Shows all IPs currently blocked by the throttle system. IPs are stored as one-way SHA-256 hashes — they cannot be reversed to a real IP address. Each entry shows the block timestamp and time remaining until auto-expiry.

  • Unblock — removes a specific IP hash from the blocklist immediately, before the auto-expiry timer.
  • Clear All — removes all blocked IPs at once. Use after a false-positive event (e.g. a load test triggered the throttle).

Page Tracking

An emergency kill switch that instantly stops all view tracking across the entire site. When paused, the tracking beacon script is not loaded on any page and the REST recording endpoint silently rejects all requests. Historical data is fully preserved.
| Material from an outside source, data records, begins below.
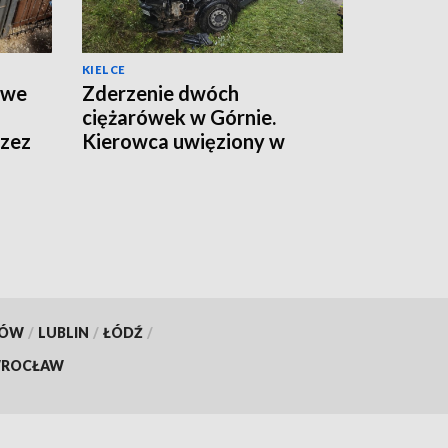
KIELCE
twe
Zderzenie dwóch
ciężarówek w Górnie.
rzez
Kierowca uwięziony w
kabinie, droga zamknięta
KÓW
/
LUBLIN
/
ŁÓDŹ
/
ROCŁAW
Use this during content imports, database migrations, load tests, or any period when you do not want views recorded. The status badge on the panel header shows TRACKING ACTIVE (green) or TRACKING PAUSED (red) at a glance. Toggle it off to resume normal tracking immediately.


Post History

Post History

The Post History tab provides a full day-by-day breakdown of views for any individual post or page — useful for diagnosing traffic spikes, measuring the impact of promotions, and spotting seasonal patterns.
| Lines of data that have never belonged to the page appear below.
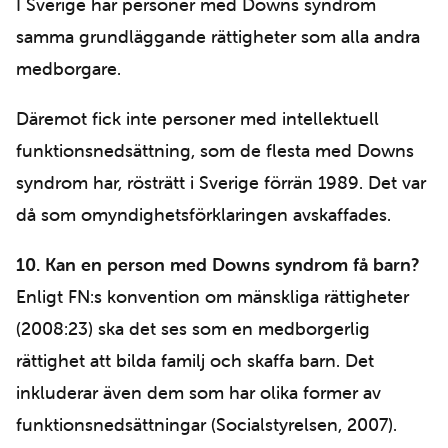
I Sverige har personer med Downs syndrom
samma grundläggande rättigheter som alla andra
medborgare.
Däremot fick inte personer med intellektuell
funktionsnedsättning, som de flesta med Downs
syndrom har, rösträtt i Sverige förrän 1989. Det var
då som omyndighetsförklaringen avskaffades.
10. Kan en person med Downs syndrom få barn?
Enligt FN:s konvention om mänskliga rättigheter
(2008:23) ska det ses som en medborgerlig
rättighet att bilda familj och skaffa barn. Det
inkluderar även dem som har olika former av
funktionsnedsättningar (Socialstyrelsen, 2007).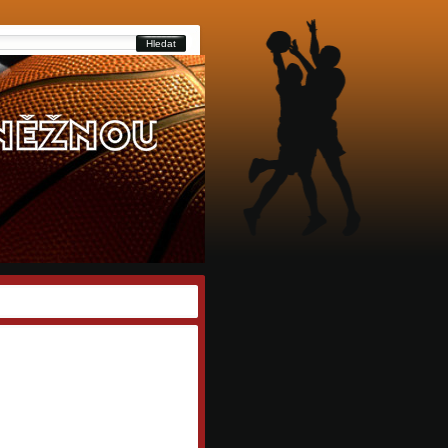
Hledat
  • Post search — autocomplete dropdown queries wp_posts by title. Supports pages, custom post types, and any post type that has tracking enabled.
  • View timeline — bar chart showing daily view volume from the post’s first recorded view to the current date. Built from a GROUP BY DATE(viewed_at) query on wp_cspv_views_v2 filtered to the selected post_id. Days with zero views are filled in programmatically so the chart has no gaps.
  • Total views — lifetime count for that post. This is the same value stored in the _cspv_view_count post meta key, which you can query directly: get_post_meta($post_id, '_cspv_view_count', true).
  • Trending indicator — compares the last 7 days of views against the 28-day average daily rate for that post. Green arrow = accelerating; red arrow = decelerating. Posts with fewer than 7 days of data show “Insufficient history”.
  • Jetpack migration — if you migrated from Jetpack Stats, the lifetime view count imported during migration is stored as a base offset and blended with live beacon data. The Post History chart shows both the imported baseline and new beacon views combined.

Migrate Jetpack Stats

Migrate Jetpack Stats

The Migrate Jetpack Stats tab imports your historical Jetpack view counts into CloudScale Analytics so you don’t lose years of traffic data when switching away from Jetpack. After migration you can safely disable the Jetpack Stats module or uninstall Jetpack entirely.

Migration runs once — a lock prevents accidental double-counting. If you have already migrated and need to re-run (e.g. after importing additional Jetpack export data), click Reset Lock first.

Workflow

  1. Check Jetpack Data — scans your database for Jetpack view counts and shows a pre-flight summary: how many posts have Jetpack stats and how many views will be imported. No data is written at this stage.
  2. Choose import mode:
    • Additive (default) — Jetpack view counts are added on top of any existing CloudScale counts for each post. Use this if CloudScale has been running alongside Jetpack and you want to combine the two histories.
    • Replace — CloudScale view counts are overwritten with the Jetpack totals. Use this if CloudScale was just installed and has no meaningful data yet.
  3. Run Migration — imports all found view counts. The result shows total posts migrated, views imported, and posts skipped. A migration history log is saved and displayed below the panel.

Manual CSV Import

If Jetpack stored your stats on WordPress.com (cloud-only mode) rather than locally, the automatic check will find no data. In this case use the CSV import: log in to WordPress.com, go to your site’s Stats, scroll to the bottom, and export a CSV. Paste post slug or ID and view count pairs (one per line, comma-separated) into the text area and click Import CSV Data.

Jetpack Data Management

Delete Jetpack Data — permanently removes the Jetpack stats tables and option rows from your database once you have confirmed the migration was successful and you no longer need the original data. This is irreversible.